The World Wide Web

Whereas the Internet provides an underlying infrastructure for reliable communication between remote computers, the World Wide Web provides a user interface to a collection of network-oriented functions. These functions include fetching files from remote computers (the Web's more frequently used function), providing input parameters to a remote process such as a database, and invoking common network applications such as e-mail, news, ftp, and remote login.

An extremely important function of the World Wide Web is its role in delivering and providing a context for Java programs that can run on the client machine, on the server machine, or on both. In this respect, the Web is becoming a general context for network-oriented programs. Learning to program in this environment is a major goal for this course.

The discussion that follows begins with a brief history of the World Wide Web. After that, several key technologies used by the Web are described. That discussion extend the description of Internet technology begun in the preceding chapter.

History

The original concept for the World Wide Web began with Tim Berners-Lee. It was described by him in a paper entitled Information Management: A Proposal, and is still available through the World Wide Web Consortium (W3C) at http://www.w3.org/History/1989/proposal.html. It describes a hypertext system that was intended to be used by high energy physicists associated with CERN.
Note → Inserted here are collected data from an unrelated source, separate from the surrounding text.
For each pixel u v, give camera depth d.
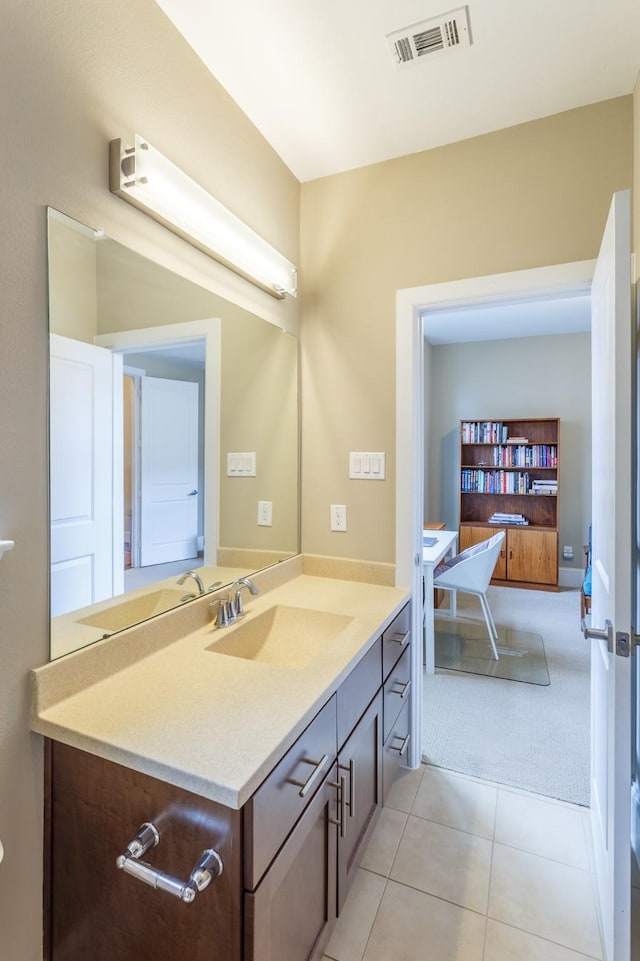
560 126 1.73
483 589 3.25
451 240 1.90
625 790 1.13
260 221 1.85
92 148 1.14
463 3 1.32
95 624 1.18
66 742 0.97
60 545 1.09
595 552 1.67
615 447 1.16
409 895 1.46
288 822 0.97
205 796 0.82
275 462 2.01
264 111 1.73
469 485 5.43
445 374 5.65
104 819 0.96
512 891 1.48
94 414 1.19
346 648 1.37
Berners-Lee's paper was redistributed during 1990 and work began on a proof of concept system. A first prototype server, written for a NeXT machine, was demoed during the fall and work began on a line-mode browser by Nicola Pellow. Also during that fall the name, World Wide Web, was coined by Berners-Lee.

1991 was a year of demonstration and promotion of the idea. These efforts met with success in the scientific community but less so in the hypertext community. A paper describing the Web was submitted by Tim Berners-Lee to the Hypertext'91 Conference as was rejected. However, Berners-Lee did present his work on WWW through a "poster" presentation there.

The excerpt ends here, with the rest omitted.